EXERCISE PASSAGE:
╔══
Employees recognized with corporate award for volunteerism, community involvement

 

Each year, MDU Resources honors employees who make outstanding contributions to its companies and the communities we serve.

For 2023, five employees have been recognized with the Community Spirit Award, which recognizes employees who are actively involved in their community. Each winner receives $1,000, plus $1,000 is given to a qualified charity of the winner’s choice. 

2023 Community Spirit Award winners


Nicole Carpenter
Project manager,
Bombard Electric, LLC
Las Vegas, Nevada

Carpenter, a project engineer, leads the charge when it comes to organizing and overseeing Bombard Electric’s commitment to the community. She is passionate about ensuring Las Vegas’ homeless are not forgotten, particularly around the holidays.

In 2023, Carpenter organized a company donation drive to collect clothing, food and basic essentials for the Las Vegas Rescue Mission. She also leads continual efforts to gather donations for Project 150, a local organization that focuses on helping homeless teens, providing everything from clothing to basic essentials.

 

Ben DeHart
Estimator,
ESI Electrical Contractors
Dayton, Ohio

DeHart is active with many organizations and volunteers his time to support their activities. He fixes and updates floats for the Dayton, Ohio, Christmas Parade and has even personally purchased tools needed to work on the floats.
╚══
DATA SUPPLIED:
╔══
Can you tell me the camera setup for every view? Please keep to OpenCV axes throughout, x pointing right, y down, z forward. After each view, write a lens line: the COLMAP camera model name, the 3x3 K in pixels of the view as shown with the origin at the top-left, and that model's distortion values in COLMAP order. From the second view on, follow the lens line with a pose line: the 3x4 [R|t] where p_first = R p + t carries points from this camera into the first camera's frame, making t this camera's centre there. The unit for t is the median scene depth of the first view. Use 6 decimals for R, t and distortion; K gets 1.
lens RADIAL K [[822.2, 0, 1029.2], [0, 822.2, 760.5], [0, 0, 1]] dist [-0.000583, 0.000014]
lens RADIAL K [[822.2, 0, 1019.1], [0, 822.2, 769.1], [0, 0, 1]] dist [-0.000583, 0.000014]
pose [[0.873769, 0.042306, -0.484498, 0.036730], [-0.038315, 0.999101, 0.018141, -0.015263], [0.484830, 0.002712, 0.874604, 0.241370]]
╚══
╔══
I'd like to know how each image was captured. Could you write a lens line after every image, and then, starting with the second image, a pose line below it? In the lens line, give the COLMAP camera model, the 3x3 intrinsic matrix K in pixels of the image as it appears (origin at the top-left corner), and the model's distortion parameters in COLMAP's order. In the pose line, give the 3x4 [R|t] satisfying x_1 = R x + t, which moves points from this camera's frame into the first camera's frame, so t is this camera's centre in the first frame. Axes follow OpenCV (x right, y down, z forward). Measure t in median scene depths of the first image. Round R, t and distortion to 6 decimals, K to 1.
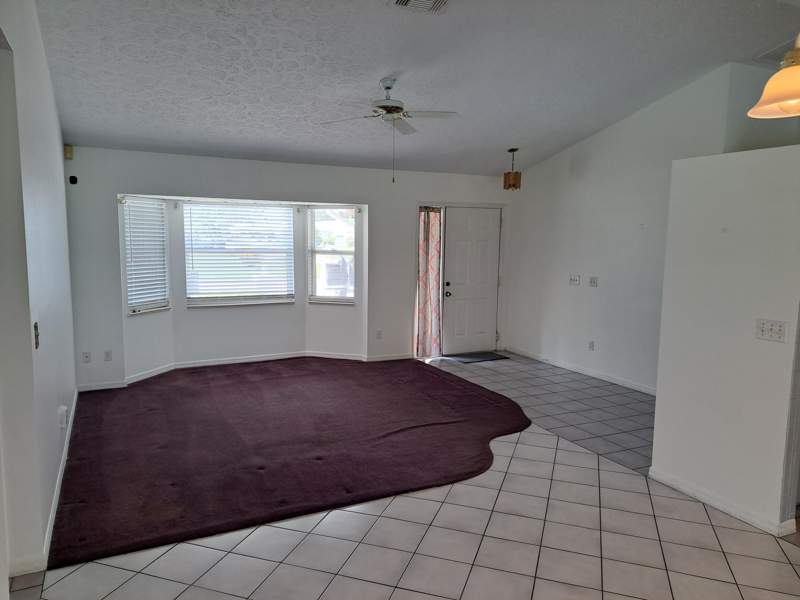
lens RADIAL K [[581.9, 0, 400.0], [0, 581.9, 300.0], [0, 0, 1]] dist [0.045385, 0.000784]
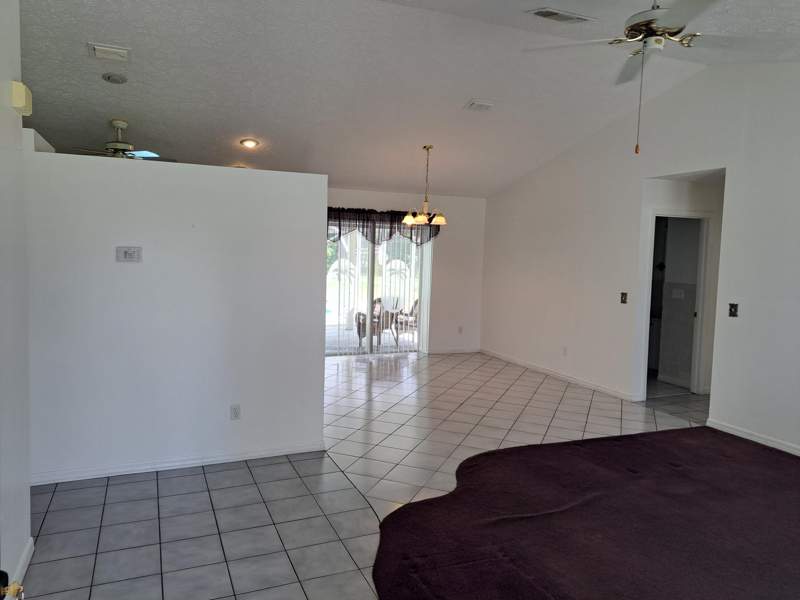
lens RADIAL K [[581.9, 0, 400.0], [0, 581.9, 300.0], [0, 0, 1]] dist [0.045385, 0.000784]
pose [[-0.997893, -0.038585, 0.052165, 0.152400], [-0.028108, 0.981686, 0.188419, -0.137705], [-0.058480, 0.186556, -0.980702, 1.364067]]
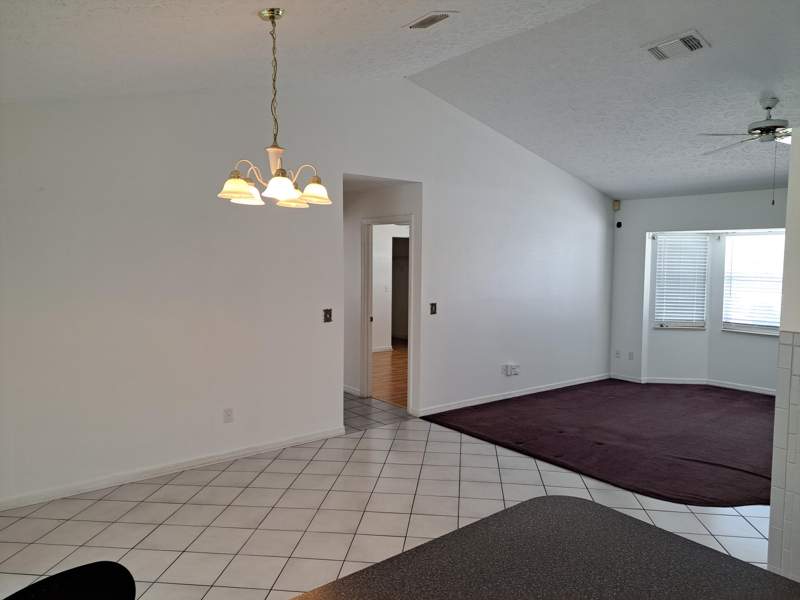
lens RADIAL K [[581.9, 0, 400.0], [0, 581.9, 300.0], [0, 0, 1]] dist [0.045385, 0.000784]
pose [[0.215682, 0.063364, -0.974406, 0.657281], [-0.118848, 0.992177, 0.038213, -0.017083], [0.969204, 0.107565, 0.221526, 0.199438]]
╚══
YOUR OBJECTIVE:
Pick up the article on MDU Resources' 2023 Community Spirit Award winners after its last sentence and write what comes next. The records have no connection to the text.

ANSWER BOX:
Also during the holidays, DeHart organizes and leads the efforts to hang Christmas lights in downtown Dayton. Each year, he assembles a team of employees to volunteer on the weekends and leads the charge under a tight deadline. DeHart has been known to work alone in the rain, to hang lights when no other volunteers were available.

As a volunteer with his church, DeHart has helped wire the electricity in a home for people in need. He is also an instructor at the local Joint Apprentice Training Center, where he goes above and beyond by spending time with apprentices outside of class to help those who need additional coaching and training.

 

Mark Haag, manager of project Maximo
Shane Wothe, manager of enterprise endpoints and technical service
MDU Resources
Bismarck, North Dakota

Both Haag and Wothe are involved in Rebuilding Together, a non-profit that helps people with physical or income limitations make essential repairs to their homes. Haag and Wothe serve on the Executive Committee: Haag as the president and Wothe as the treasurer. They volunteer year-round in preparation for Rebuilding Together doing tasks ranging from conducting meetings, fundraising and reviewing applications to touring and selecting homes, coordinating volunteers and purchasing materials for the annual event. Last year, more than 20 homes in the community received improvements.

 

Matt Heinz
Working lead – Linecrew, Montana-Dakota Utilities
Dickinson, North Dakota

The individual who nominated Matt touted his tremendous commitment to organizations in his community, including giving time to youth hockey, football and baseball teams, as well as the Ronald McDonald House and the Roughrider Commission.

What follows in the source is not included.